Monday 2 June 2014

Bright-line Rules

As I have been seeking to set ground rules for myself, I read a fantastic blog post from Gretchen Rubin of "The Happiness Project," this post detailed the legal jargon of a bright-line rule as "a clearly defined rule or standard that eliminates any need for interpretation or decision-making; for example...never buying bottled water." More than this concept of bright line rules, however, was the more pithy statement she made in the next paragraph that:

"HABITS ELIMINATE DECISION MAKING."

I knew this to be true, I'd written about it before, only without this sense of clarity or brevity. So often we forget, we break the good habits and maintain the bad, out of a sense of being in a comfort zone perhaps, or not wanting to leave it? I know I have many bad habits and too few good, but with this old and new revelation...

I turn over another leaf.

I HATE MAKING DECISIONS! I am terrible at it, I dither, I dawdle and I try to get others to make decisions for me. In an effort to avoid so many decisions, I can now seek instead to build good habits, and break the bad ones while I'm about it.

Stay tuned...

On a lighter note, in the sitcom "The Big Bang Theory," the character Sheldon, tries a form of decision-avoidance to free up his thinking by rolling dice to make his menu choices etc. Needless to say this one-size-fits-all approach backfired somewhat, as he wished for hamburgers and soda not what the dice decreed, but the concept is valid.

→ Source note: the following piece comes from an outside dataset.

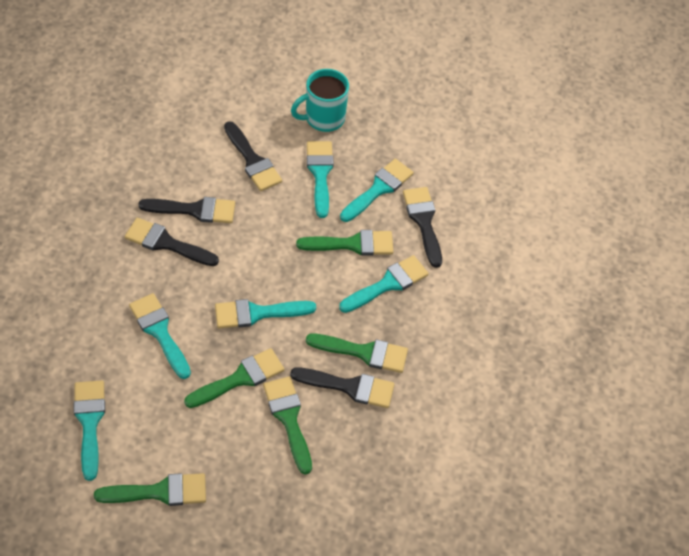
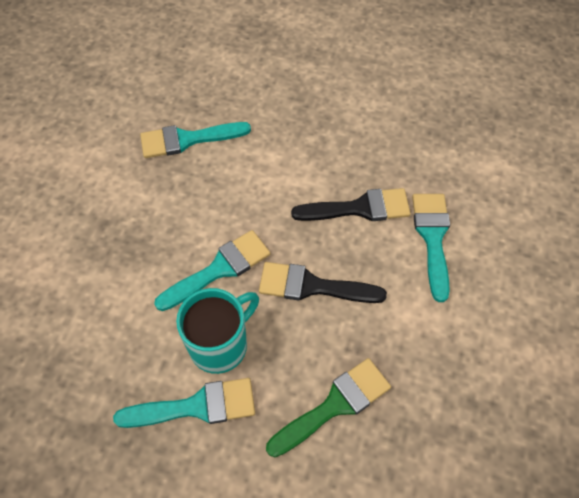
black brush: 5 -> 2
green brush: 5 -> 1
turquoise brush: 6 -> 4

As an aside, I did once read of someone who made the "bright-line rule" that they would order whatever was listed second on the menu (so long as it was something they could eat, or else they would continue to the next appropriate meal). Extreme, perhaps, but if menu options left you in a tizzy each and every time, then making this once-and-for-all choice could be construed as extremely liberating.

What decisions could you simplify with a bright-line rule? What habits could you add to your life to eliminate a decision or two? What are your bright-line rules?